WHAT TO DO -
Lines from the records below that contain the word "Reply" are to be copied out.

Visual scene localization data:
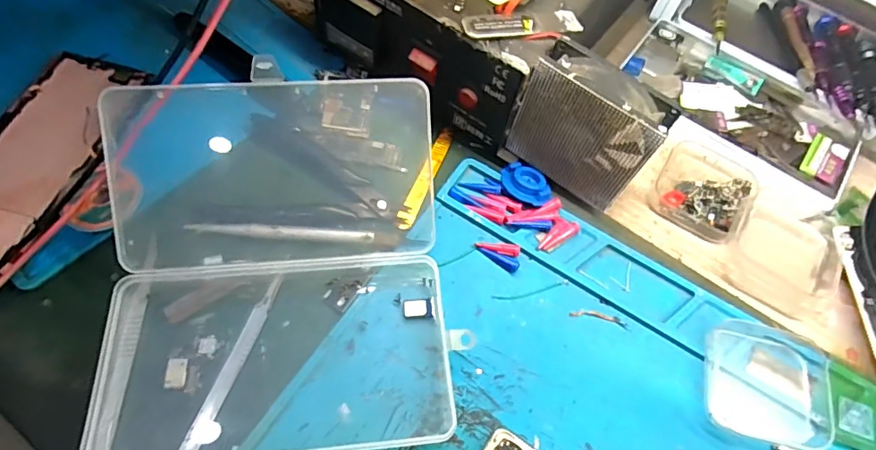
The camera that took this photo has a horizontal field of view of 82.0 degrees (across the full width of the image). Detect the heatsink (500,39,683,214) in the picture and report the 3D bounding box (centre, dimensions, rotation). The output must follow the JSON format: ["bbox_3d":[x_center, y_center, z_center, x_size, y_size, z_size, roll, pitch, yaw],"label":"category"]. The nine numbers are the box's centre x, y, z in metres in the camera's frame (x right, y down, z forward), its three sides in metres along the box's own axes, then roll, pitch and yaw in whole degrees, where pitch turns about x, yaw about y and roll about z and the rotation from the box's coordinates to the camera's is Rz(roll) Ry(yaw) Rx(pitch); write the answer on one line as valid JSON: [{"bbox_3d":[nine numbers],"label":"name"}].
[{"bbox_3d":[0.087,-0.055,0.305,0.079,0.083,0.034,35,66,13],"label":"heatsink"}]

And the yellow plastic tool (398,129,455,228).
[{"bbox_3d":[-0.008,-0.032,0.335,0.011,0.005,0.083,21,63,7],"label":"yellow plastic tool"}]

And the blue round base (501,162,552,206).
[{"bbox_3d":[0.057,-0.026,0.329,0.035,0.007,0.026,27,64,10],"label":"blue round base"}]

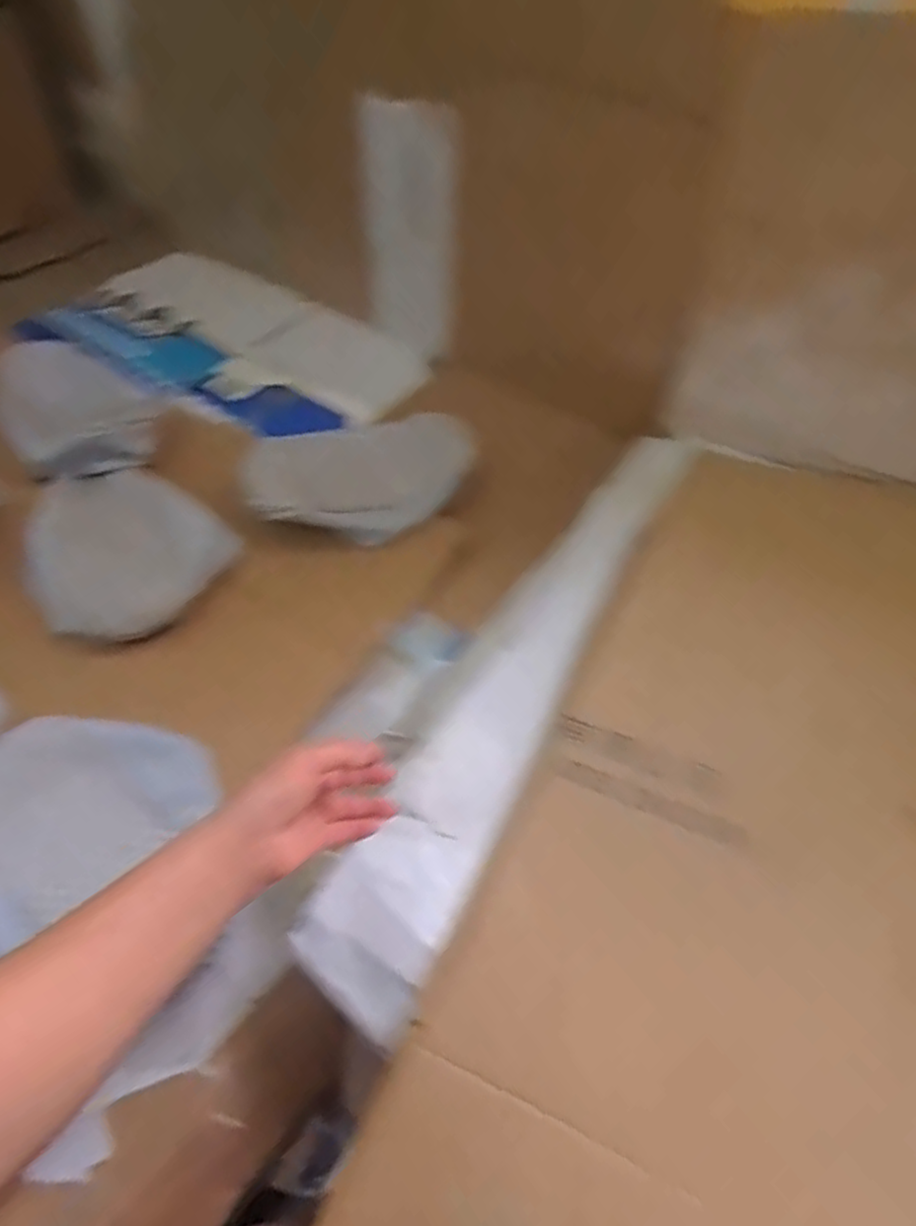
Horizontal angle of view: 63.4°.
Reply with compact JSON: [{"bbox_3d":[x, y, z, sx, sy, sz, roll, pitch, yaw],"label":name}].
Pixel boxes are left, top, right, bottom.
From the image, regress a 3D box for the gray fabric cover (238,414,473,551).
[{"bbox_3d":[-0.123,-0.177,0.967,0.285,0.084,0.143,2,53,4],"label":"gray fabric cover"}]

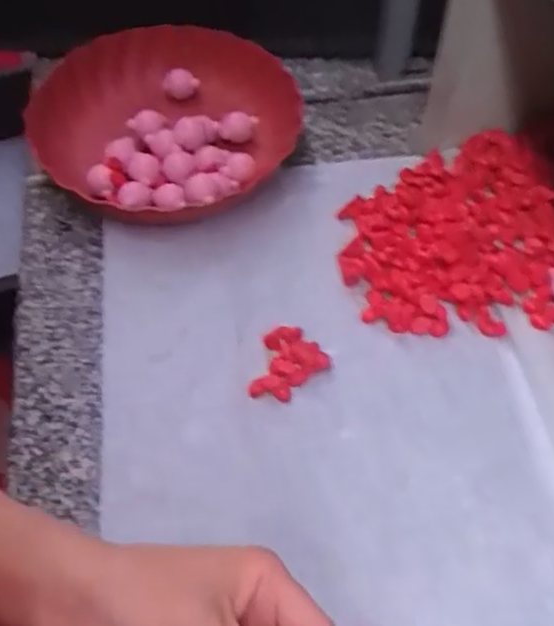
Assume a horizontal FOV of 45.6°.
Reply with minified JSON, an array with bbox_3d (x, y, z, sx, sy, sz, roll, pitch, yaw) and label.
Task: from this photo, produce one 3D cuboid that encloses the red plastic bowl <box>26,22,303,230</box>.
[{"bbox_3d":[-0.114,-0.183,0.621,0.244,0.060,0.233,0,54,0],"label":"red plastic bowl"}]

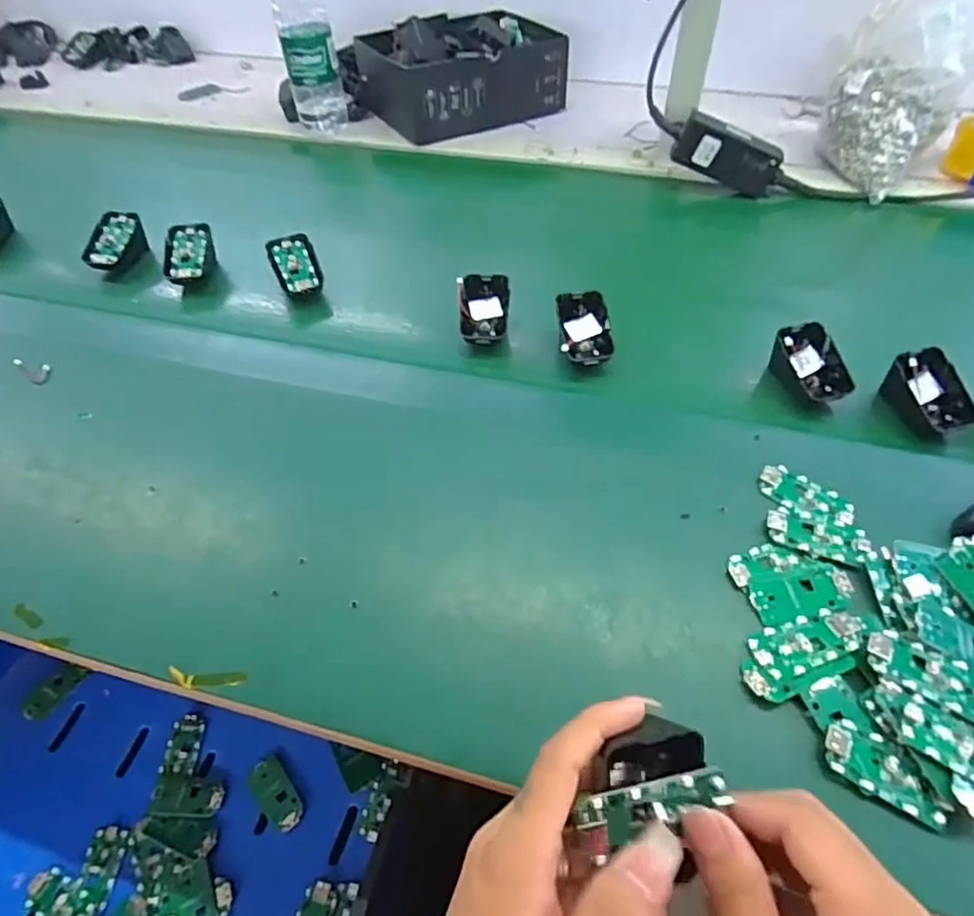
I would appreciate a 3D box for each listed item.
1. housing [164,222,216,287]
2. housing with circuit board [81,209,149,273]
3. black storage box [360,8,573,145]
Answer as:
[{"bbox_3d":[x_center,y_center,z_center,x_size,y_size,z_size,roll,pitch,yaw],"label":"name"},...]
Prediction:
[{"bbox_3d":[-0.307,-0.208,0.629,0.044,0.024,0.073,0,64,-8],"label":"housing"},{"bbox_3d":[-0.398,-0.226,0.652,0.043,0.045,0.072,19,56,18],"label":"housing with circuit board"},{"bbox_3d":[-0.030,-0.540,0.849,0.258,0.089,0.182,-25,55,-17],"label":"black storage box"}]

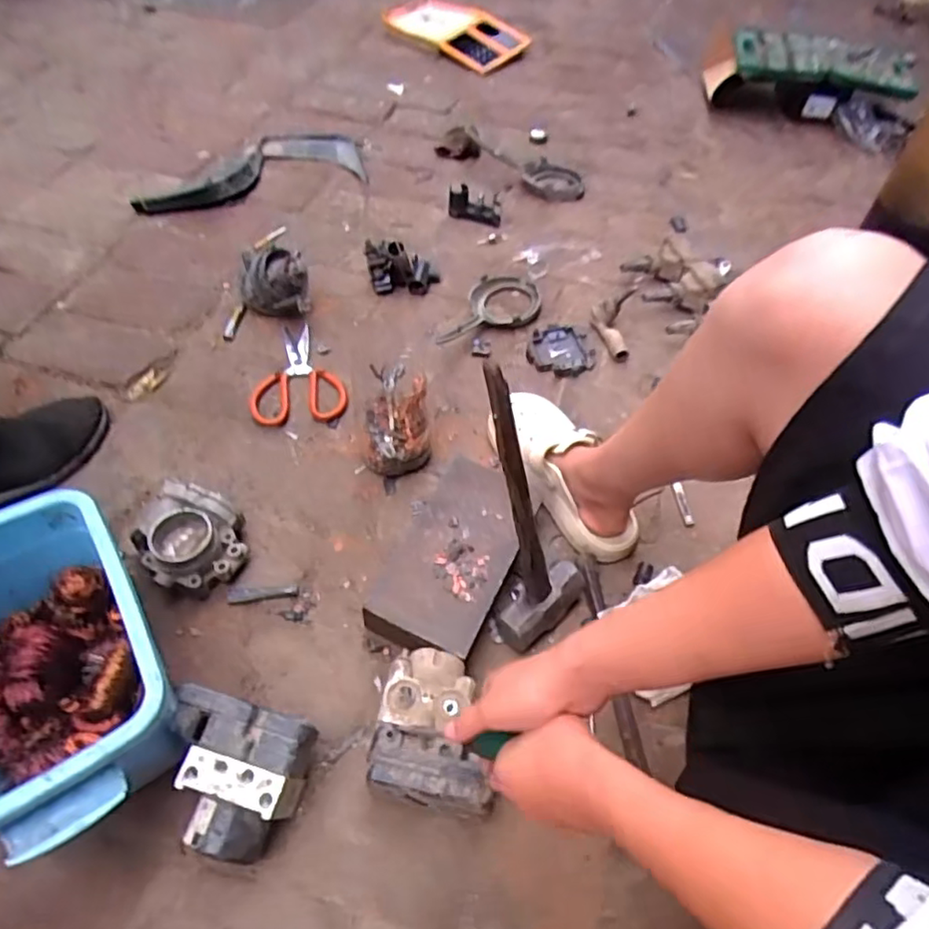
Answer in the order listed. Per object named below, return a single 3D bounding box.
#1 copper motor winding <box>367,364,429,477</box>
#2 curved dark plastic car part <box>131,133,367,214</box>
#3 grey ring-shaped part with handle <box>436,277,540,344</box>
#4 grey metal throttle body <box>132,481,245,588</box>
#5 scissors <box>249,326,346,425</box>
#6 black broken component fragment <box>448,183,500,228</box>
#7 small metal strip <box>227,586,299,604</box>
[{"bbox_3d":[-0.085,-0.051,0.800,0.079,0.110,0.095,-1,53,-4],"label":"copper motor winding"},{"bbox_3d":[-0.405,-0.561,1.211,0.441,0.050,0.168,-17,56,-15],"label":"curved dark plastic car part"},{"bbox_3d":[0.031,-0.248,0.991,0.204,0.032,0.095,-21,57,-18],"label":"grey ring-shaped part with handle"},{"bbox_3d":[-0.314,0.079,0.717,0.110,0.064,0.129,-29,60,-22],"label":"grey metal throttle body"},{"bbox_3d":[-0.247,-0.128,0.900,0.129,0.016,0.184,-13,60,-15],"label":"scissors"},{"bbox_3d":[0.018,-0.472,1.152,0.096,0.045,0.065,3,53,-1],"label":"black broken component fragment"},{"bbox_3d":[-0.228,0.145,0.708,0.076,0.004,0.018,-6,54,-8],"label":"small metal strip"}]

EXERCISE OUTPUT -
Reply with compact JSON: [{"bbox_3d":[x, y, z, sx, sy, sz, roll, pitch, yaw],"label":name}].
Reply with minified JSON, an array with bbox_3d (x, y, z, sx, sy, sz, roll, pitch, yaw) and label.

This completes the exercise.